When I was actually looking at apartments a few years ago, we were competing with people who had been on the list since before I was born. I think the earliest we saw was 1981!
@IP I think this is where I saw it:
http://www.bbc.com/capital/story/20160517-this-is-one-city-where-youll-never-find-a-home
‘When I was actually looking at apartments a few years ago, we were competing with people who had been on the list since before I was born.’
Haha OK that’s kind of mind-blowing 🙂 I now think it’s unlikely in the extreme that I’ll be moving to Sweden any time soon, but just out of curiosity what is it like to rent with animals? In the US I used to figure maybe one out of three rental listings would take the cat; in the allegedly animal-loving UK it’s less than a tenth, and pretty much none if you’re a single person looking for a small flat (both places I’ve lived in the UK have been two-bedroom houses).
@guest
The rest of the country isn’t quite as extreme as Stockholm when it comes to looking for apartments. Our place in Gothenburg we actually found through an online ad, and we moved in a week or two later.
It’s a very good place to be a pet owner! You actually have a legal right to keep pets, including cats, in your home. In fact, even if your landlord says in the contract that pets are not allowed, you can ignore it and move your cat in anyway. A landlord cannot legally evict or otherwise punish you for keeping legal pets in your apartment.
There are a few exceptions, for example some student apartments and certain buildings designated for people with allergies. Also, if you’re keeping 15 cats in a studio apartment you might run into some kind of problem. But in general pets are allowed, no questions asked.
de Vos also supports guns in schools to defend children against Grizzly Bears (link to Crooks and Liars)
This leads me to think that the version of “Goldilocks” she uses must be rather short and bloody
Wow, I’d heard that US schools can be dangerous, but I was unaware of the grizzly bear problem. Is that a big deal outside of Alaska?

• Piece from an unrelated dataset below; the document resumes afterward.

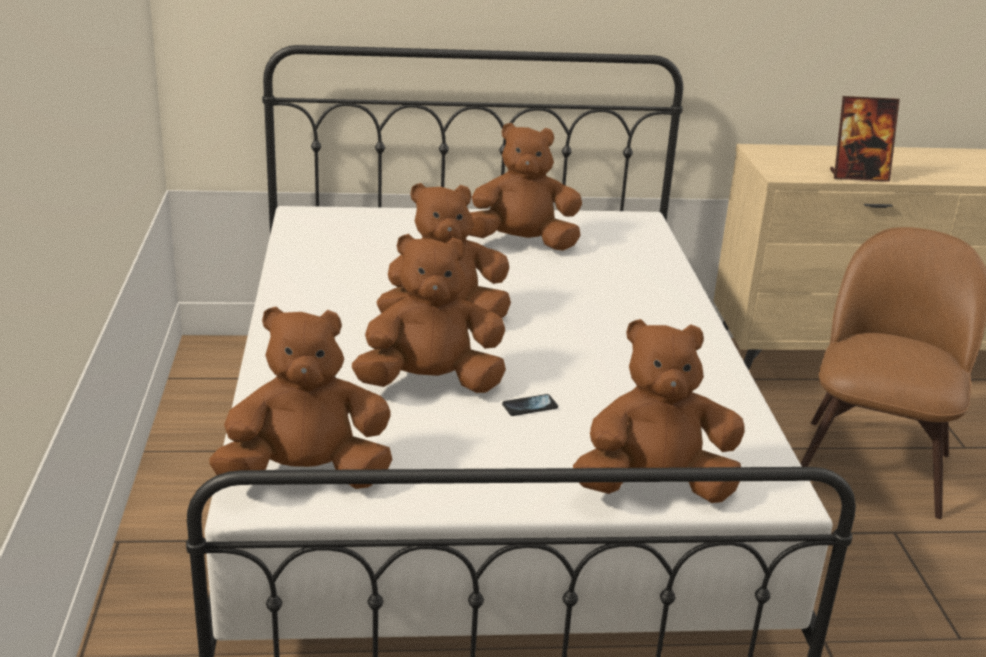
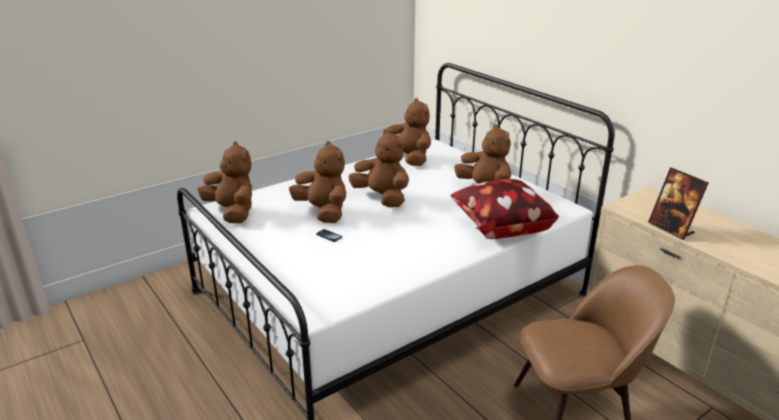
camera: 60 degrees right, 0 degrees up
brown plush toy [573,319,745,503] -> brown plush toy moved to [387,98,431,166]
none -> pillow [450,179,559,239]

@IP Wow OK I am moving there.
If I learnt one thing from Yogi Bear its that the average bear isn’t very smart. So I can see why they’d want to go to school.
SFHC,
Could Mr Al have gone 12 hours without re-engaging, in days of yore? Congrats Mr Al.

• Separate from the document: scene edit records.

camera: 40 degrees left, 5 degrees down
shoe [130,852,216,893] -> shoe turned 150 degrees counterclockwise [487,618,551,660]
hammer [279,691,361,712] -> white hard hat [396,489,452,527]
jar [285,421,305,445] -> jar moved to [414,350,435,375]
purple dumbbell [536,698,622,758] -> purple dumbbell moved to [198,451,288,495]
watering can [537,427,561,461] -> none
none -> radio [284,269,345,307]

Molly T has dropped that mishmash of contradictions and ignorance, been refuted, and not returned yet to handwave away their internal inconsistency, and then to melt down.

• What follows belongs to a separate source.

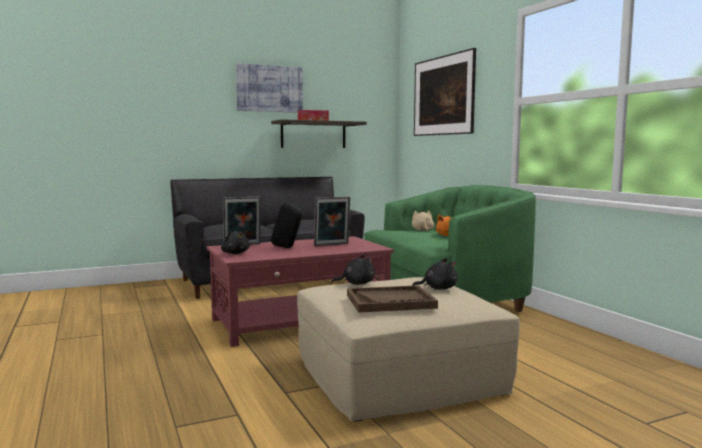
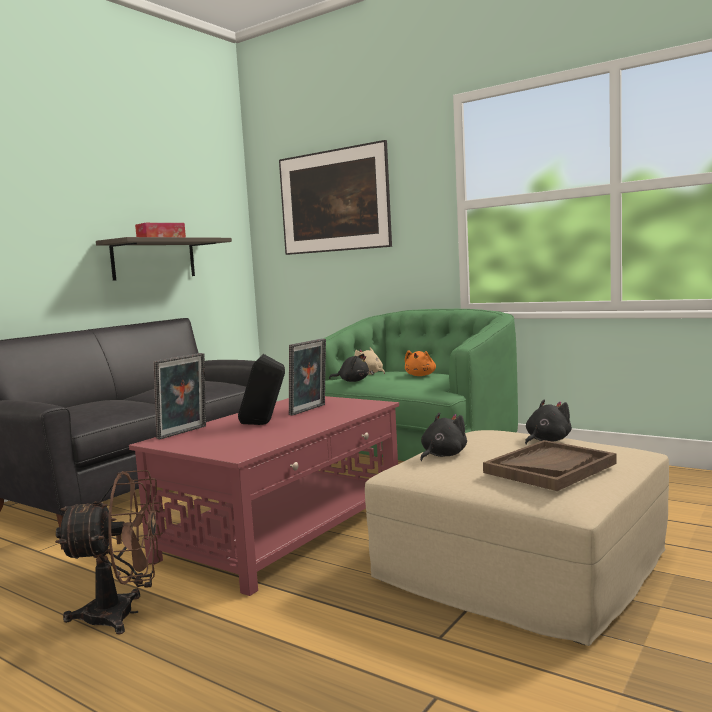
camera: 30 degrees left, 0 degrees up
black plush toy [221,230,250,254] -> black plush toy moved to [329,354,369,382]
picture [236,63,303,113] -> none
none -> brown fan [55,470,163,635]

(highlighted by Penny) reminds me of Miggy’s prose style before hitting the more florid phase, and there’s also a whole Mick Dash, Boy Mansplainer vibe to the reference to the totally legit New Wave Feminism.
I thought Miggy and Mick were Mark socks? Were they Mr Al too? I have as much trouble keeping all these sockpuppets straight in my head as I do telling my actual footwear socks apart. I should pay more attention, I suppose, but hey – socks are pretty interchangeable.